Humorously, Schietinger never applied to work here at Millikin. Instead, while at an art conference in Champaign, he met the then Chair of the Art Department. At the time, Millikin was looking to hire a ceramics professor, and Schietinger fit the qualifications. In order to impress, Schietinger was brought to Decatur, shown the campus and taken to the winery. By the end of the day, Schietinger was offered a job, which he accepted.

At the time of Schietinger’s arrival, Staley Library was finished being built and RTUC’s construction was under way. The art department only had 15 majors, and Schietinger taught ceramics, jewelry making, art appreciation and art for teachers. In the early 80s, Schietinger created and implemented both the sculpture and photography programs that are still in use at Millikin. As the university had then just canceled the welding program, Schietinger’s art students took over the one story Mueller building that stood where the quad is now in order to have a sculpture studio. As the number of art students grew and Mueller was torn down, a new 3-D art studio was created 10 years ago behind Hessler and across the street from Griswold Center.

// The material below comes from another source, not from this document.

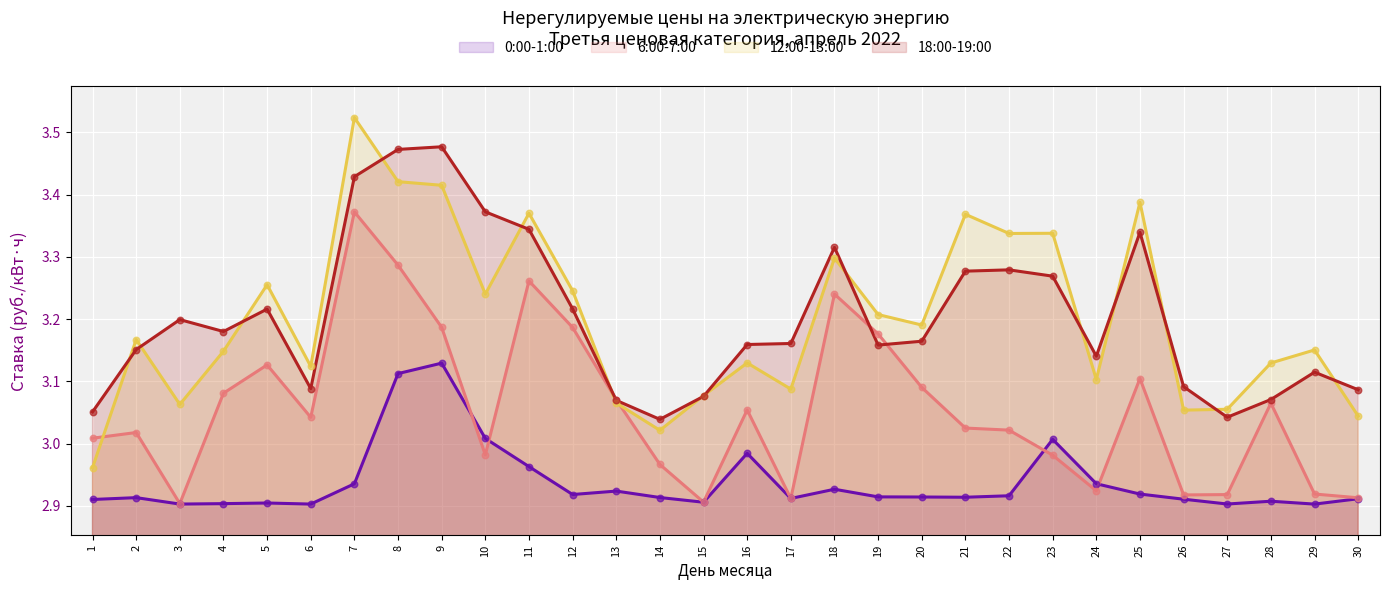

Which series contains the highest Y value?

12:00-13:00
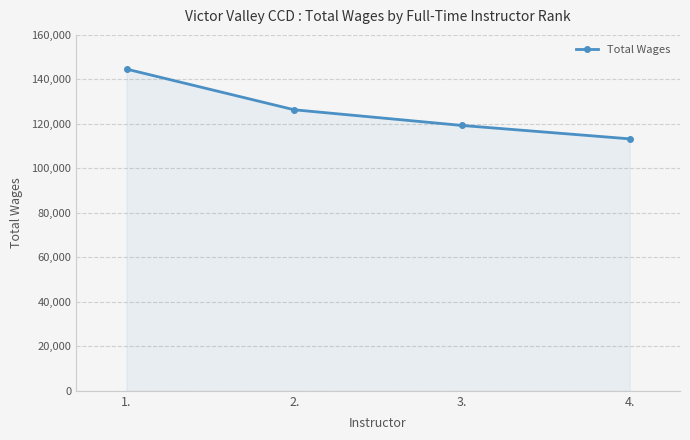

What is the sum of the values at 1. and 2.?

270959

Throughout Schietinger’s time, he has given students instruction both on and off campus. He has taken art students out West camping to work on photography skills. Other students have accompanied Schietinger to European destinations such as Greece, England, Scotland and Ireland. Additionally, Schietinger has seen both of his two sons around campus as his eldest son, at 17, is the youngest student to ever graduate from Millikin. Schietinger’s younger son is currently a junior here at Millikin.

Through Schietinger’s dedication to this campus and to students, he has gained a positive reputation, to the point of an art student saying, “Holy sh*t, I love that man,” when being asked about the professor. In a more formal statement, senior art student Charlie Huth explained, “What sets Jim apart from other professors is that not only is he a great teacher, but a great person. He is one of the most genuine people I have ever met.” It is obvious that having a professor like Schietinger is one of the reasons why Millikin’s art department has flourished over the years.